I freeze tofu all the time. It changes in texture, gets spongy and softer but the taste is fine. I live in Japan, and the tofu is a little different here, but I am sure it will be fine. You could do one small batch to test and see how you like it.
Kathryn


----------



## Mama Lori (Mar 11, 2002)

I freeze fresh tofu, but I've never frozen already marinated/fried tofu. I think the reason not to might be that when you freeze it, the liquid drains out of it, then when you defrost it, it's a completely different texture. But I don't know if that's a problem. I freeze fresh tofu not for economy but because it adds variety. Once it's defrosted, squeeze the water out of it. I like to then slice it thick, dip it in a mixture of beaten egg/tamari/black pepper, then pan saute on both sides in olive oil. Very yummy.
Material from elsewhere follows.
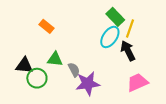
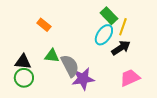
black arrow: (128, 51) -> (121, 48), turned 84
gray semicircle: (74, 70) -> (70, 66), size x1.6
green circle: (37, 78) -> (24, 78), moved

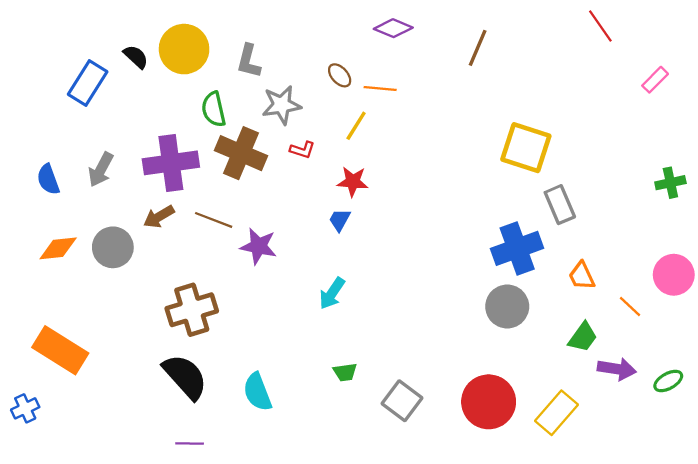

The texture is most similar to the stuff I find at Chinese restaurants and have trouble duplicating, but this comes close.

Eli says:


----------



## mamabeard (Sep 27, 2002)

thanks, that does sound yummy!

hmm.. so i wonder if i just chopped up some plain tofu and threw it in the dish with the other stuff (rice, veggies, sauce), and then cooked it slowly, if that would prevent what you're talking about, and still soak up flavour..? i've never done any freezer cooking, and i imagine i'll be plenty exhausted so i want to keep it as simple as possible..

thanks for the replies!


----------